-- Working data follows --
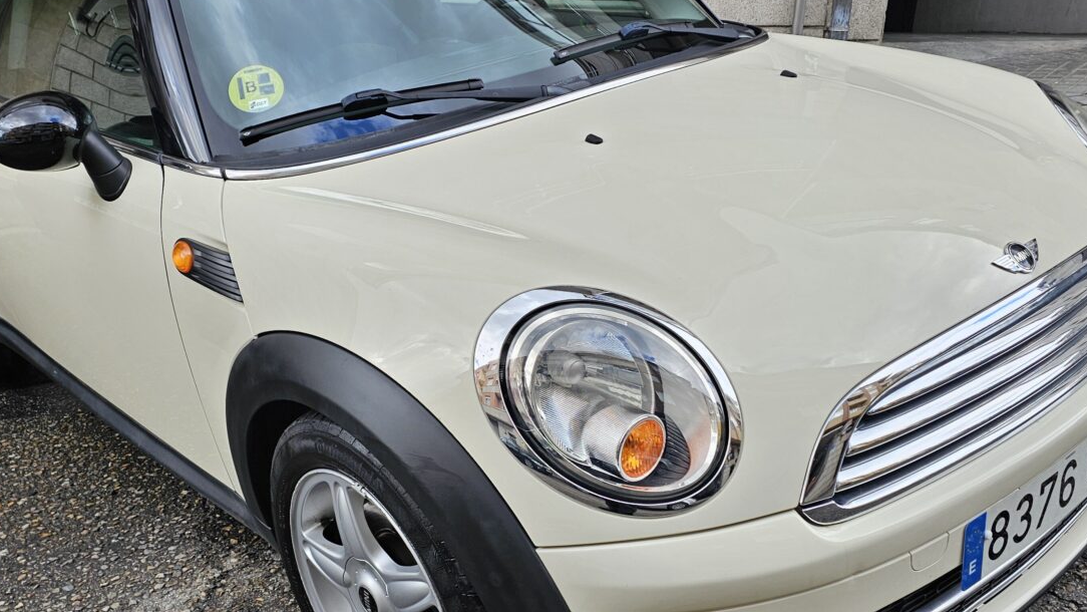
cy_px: 364
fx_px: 1067
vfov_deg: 31.9
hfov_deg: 53.9
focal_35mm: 37
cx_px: 483
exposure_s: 1/100
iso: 12
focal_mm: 6.3
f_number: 1.7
-- Working data concluded --
What to work on: Write out exactly the lines that run from the one containing "hfov_deg: 53.9" to the end of the records, both end lines included.

Answer below:
hfov_deg: 53.9
focal_35mm: 37
cx_px: 483
exposure_s: 1/100
iso: 12
focal_mm: 6.3
f_number: 1.7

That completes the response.